Jozwiak, Mountaineers Continue Tradition Helping Local Kids

More than three decades ago, Brian Jozwiak came to West Virginia University. The memories he took with him from an All-American football career may fade over time, but the passion he developed for helping local children will not.

Back then, in the early 1980s, Jozwiak took a short trip from Mountaineer Field across the parking lot to Ruby Memorial Hospital, where Coach Don Nehlen encouraged his athletes to meet with kids in the Children’s Hospital each week of the season.

“On Friday at 3 o’clock before home games, we’d get into a little bus wearing our jerseys and we’d go over and hang out with the kids.” Jozwiak recalled. “To see their faces and see the families embrace us as we would come in there and visit really struck a chord with me.”

Jozwiak was determined not to let his last visit to the Children’s Hospital to be the last time he gave back to the kids who filled its rooms. Five years after his career with the Mountaineers came to an end, he returned to West Virginia and started the annual Brian Jozwiak Golf Outing.

Now in its 27th year, Jozwiak estimates that proceeds from the event have resulted in more than $300,000 of donations to the organizations it benefits. These days, the funds go to WVU Medicine Children’s and to Buddy Walk for Down syndrome awareness.

Each year, current and former WVU football players gather as the “celebrities” in the golf scramble, joining five other golfers for a day on the course.

“That right there in and of itself is very special and for the young guys that come over, the current players, we’re helping them realize that giving back and kids, that’s an important part of this culture and we’ve got to have that. We try to keep that going,” Jozwiak said.

Quincy Wilson remembers the first time he attended the Jozwiak Golf Outing more than a decade ago as an undergraduate at West Virginia University and all these years later, it keeps him coming back.

“Just the way I was treated. Every year you come here, it’s like family,” Wilson, the former WVU running back, said. “It’s just one of those annual events that you look forward to. Every time I’m like let me know the date because I always try to make it up here.”

More than a dozen current Mountaineer football players filled the golf carts around Lakeview Golf Resort, including West Virginia natives Elijah Wellman, Jon Lewis and Mike Molina, but also out-of-staters Kyle Bosch and Will Grier. Experiencing the fellowship of the event itself is always a draw, as is the opportunity to be a part of raising money for two important causes.
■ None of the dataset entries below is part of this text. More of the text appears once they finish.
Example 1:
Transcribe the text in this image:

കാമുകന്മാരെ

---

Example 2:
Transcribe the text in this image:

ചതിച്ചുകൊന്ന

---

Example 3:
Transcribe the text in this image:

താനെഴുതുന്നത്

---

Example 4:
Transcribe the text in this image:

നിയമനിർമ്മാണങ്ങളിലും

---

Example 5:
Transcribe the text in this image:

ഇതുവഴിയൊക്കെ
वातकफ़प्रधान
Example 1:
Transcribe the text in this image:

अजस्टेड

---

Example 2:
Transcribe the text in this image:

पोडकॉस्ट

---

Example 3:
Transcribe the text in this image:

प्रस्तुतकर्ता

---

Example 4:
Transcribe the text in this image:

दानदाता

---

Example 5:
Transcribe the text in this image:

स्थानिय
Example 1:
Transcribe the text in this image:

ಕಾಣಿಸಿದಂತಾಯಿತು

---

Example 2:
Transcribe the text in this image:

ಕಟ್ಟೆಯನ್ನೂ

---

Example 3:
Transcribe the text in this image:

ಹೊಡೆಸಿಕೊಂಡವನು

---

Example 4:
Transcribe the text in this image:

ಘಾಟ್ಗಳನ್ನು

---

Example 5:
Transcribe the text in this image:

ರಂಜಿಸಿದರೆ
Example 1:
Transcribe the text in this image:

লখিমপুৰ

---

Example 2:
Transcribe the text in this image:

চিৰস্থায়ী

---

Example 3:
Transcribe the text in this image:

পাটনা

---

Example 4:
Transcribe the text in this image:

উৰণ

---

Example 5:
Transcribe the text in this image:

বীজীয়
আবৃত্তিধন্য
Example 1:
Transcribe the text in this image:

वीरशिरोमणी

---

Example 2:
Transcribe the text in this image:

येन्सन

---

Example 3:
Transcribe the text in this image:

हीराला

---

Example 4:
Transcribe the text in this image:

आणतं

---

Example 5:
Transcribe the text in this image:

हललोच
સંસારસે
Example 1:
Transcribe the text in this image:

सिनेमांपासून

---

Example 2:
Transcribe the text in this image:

“That means the world to me,” Lewis, a defensive lineman, said of helping children. “I think if I can go out there and I can help them find a way to meet their goals, there’s no price tag that you can put on that.”

Nearly 30 years of student-athletes have joined Jozwiak in this passion project of his and in many cases, the man who originally inspired his program’s connection with the Children’s Hospital attends the golf outing to see the work continue.

“It makes me feel good because as a coach, you get caught up in you’ve got to win this game and you’ve got to do this and do that, but when you get a little older, you find out the wins and losses don’t mean near as much as these guys,” Coach Nehlen said. “I come back here and I get a hug from about 60 guys that I haven’t seen for 20 years, 15 years or whatever and it’s pretty impressive.”

Friday’s showing made it clear that the event is not slowing down any time soon as generations of Mountaineers keep coming back to join Jozwiak in giving back to the community that supported them through their collegiate football careers.